Prices remain roughly 50 percent below their peak from the middle of last year, and no rapid recovery is expected amid rising global inventories and steady OPEC supply.

But concerns over dented output from Libya, a key Mediterranean oil producer, the anticipation of stronger U.S. jobs data and expectations of further declines in the U.S. oil-rig count later on Friday lent support to prices.

"Libya is really positive for oil prices," said Olivier Jakob of Petromatrix.

The market expects a bullish impact from a report on U.S. oil rigs that showed the largest decline in nearly 30 years last week, Jakob added. "That really triggered the rally last week."

Benchmark Brent crude futures rose by $2 before trading at $58.23 per barrel, a gain of $1.66, at 0928 GMT (04:28 a.m. EST).
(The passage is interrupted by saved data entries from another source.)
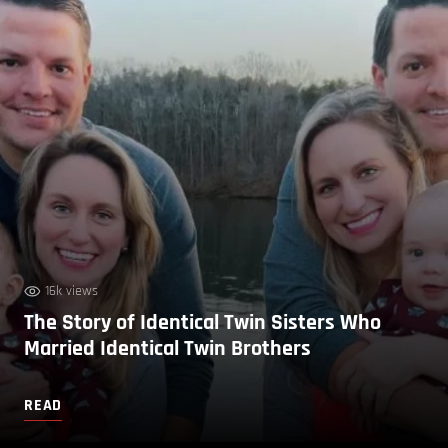
16k views
The Story of Identical Twin Sisters Who
Married Identical Twin Brothers
READ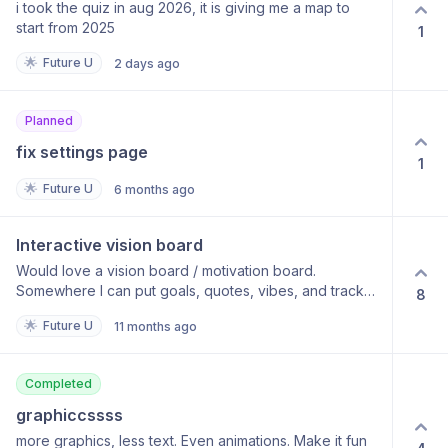
i took the quiz in aug 2026, it is giving me a map to
start from 2025
1
🌟
Future U
2 days ago
Planned
fix settings page
1
🌟
Future U
6 months ago
Interactive vision board
Would love a vision board / motivation board.
Somewhere I can put goals, quotes, vibes, and track
8
against them.
🌟
Future U
11 months ago
Completed
graphiccssss
more graphics, less text. Even animations. Make it fun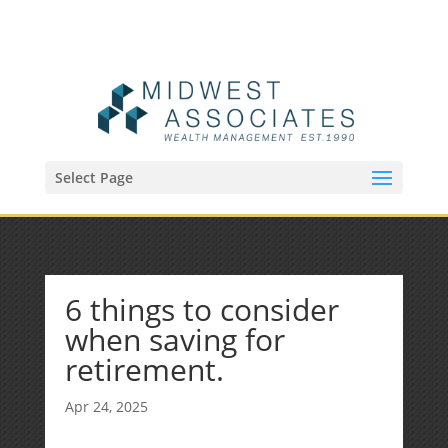
(515) 218-1907
Sean@midwestfinancialplan.com
Select Page
6 things to consider
when saving for
retirement.
Apr 24, 2025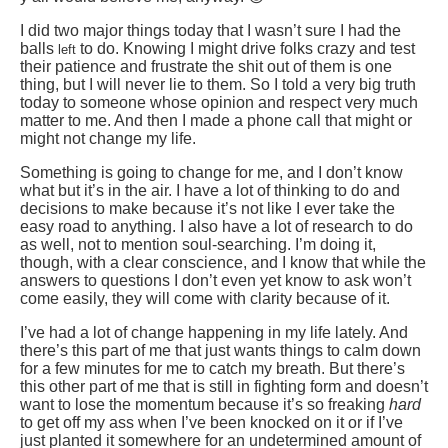
I did two major things today that I wasn’t sure I had the
balls
to do. Knowing I might drive folks crazy and test
left
their patience and frustrate the shit out of them is one
thing, but I will never lie to them. So I told a very big truth
today to someone whose opinion and respect very much
matter to me. And then I made a phone call that might or
might not change my life.
Something is going to change for me, and I don’t know
what but it’s in the air. I have a lot of thinking to do and
decisions to make because it’s not like I ever take the
easy road to anything. I also have a lot of research to do
as well, not to mention soul-searching. I’m doing it,
though, with a clear conscience, and I know that while the
answers to questions I don’t even yet know to ask won’t
come easily, they will come with clarity because of it.
I’ve had a lot of change happening in my life lately. And
there’s this part of me that just wants things to calm down
for a few minutes for me to catch my breath. But there’s
this other part of me that is still in fighting form and doesn’t
want to lose the momentum because it’s so freaking
hard
to get off my ass when I’ve been knocked on it or if I’ve
just planted it somewhere for an undetermined amount of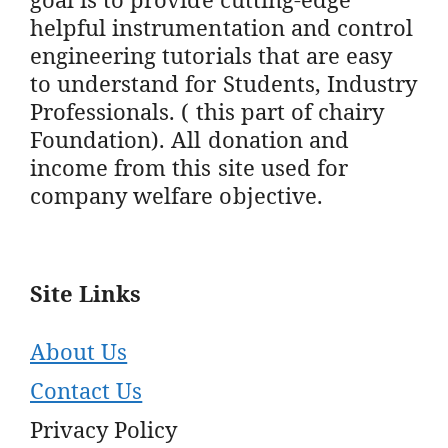
helpful instrumentation and control
engineering tutorials that are easy
to understand for Students, Industry
Professionals. ( this part of chairy
Foundation). All donation and
income from this site used for
company welfare objective.
Site Links
About Us
Contact Us
Privacy Policy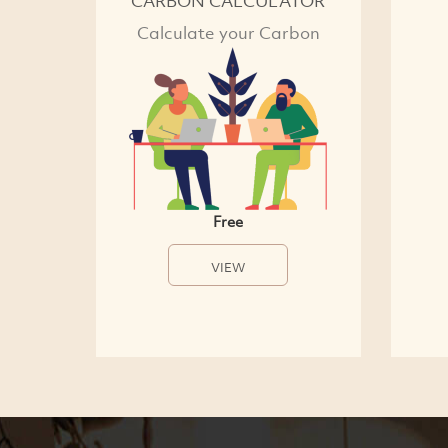
CARBON CALCULATOR
Calculate your Carbon
Free
VIEW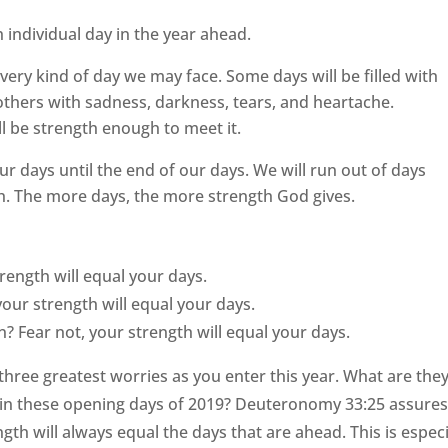
h individual day in the year ahead.
very kind of day we may face. Some days will be filled with
; others with sadness, darkness, tears, and heartache.
l be strength enough to meet it.
our days until the end of our days. We will run out of days
h. The more days, the more strength God gives.
rength will equal your days.
your strength will equal your days.
? Fear not, your strength will equal your days.
hree greatest worries as you enter this year. What are the
in these opening days of 2019? Deuteronomy 33:25 assures
th will always equal the days that are ahead. This is especi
On Thursday, Brent closed up $2.41.

U.S. crude for March delivery also traded $2 higher, but pared gains to $52.13 per barrel, up $1.65. The contract finished with a gain of $2.03 the previous day.

Fighting across Libya, where two governments and parliaments allied to rival armed groups are vying for control, fueled concerns about the country's oil exports.

U.S. nonfarm payroll data due later on Friday is expected to show firm job growth in the world's largest oil consumer in January, a positive signal for demand.

These developments helped override worries over a global glut of oil, as well as cuts to the official selling price to Asia from top OPEC producer Saudi Arabia to the lowest level in at least 12 years.

The cut highlights Middle Eastern producers' battle to gain market share in Asia, but increases to official Saudi selling prices to the United States and Europe left a mixed signal.

"The official selling price to Europe increased quite a lot," Jakob said. "They're reflecting the tighter picture in the Mediterranean."

Still, many analysts forecast price gains to be short-lived - and limited. Growing numbers of OPEC delegates say they expect no rapid recovery in oil prices.

A strike at nine U.S. refineries accounting for 10 percent of U.S. capacity also headed into a sixth day after union leaders rejected the latest contract offer from lead negotiator Royal Dutch Shell Plc.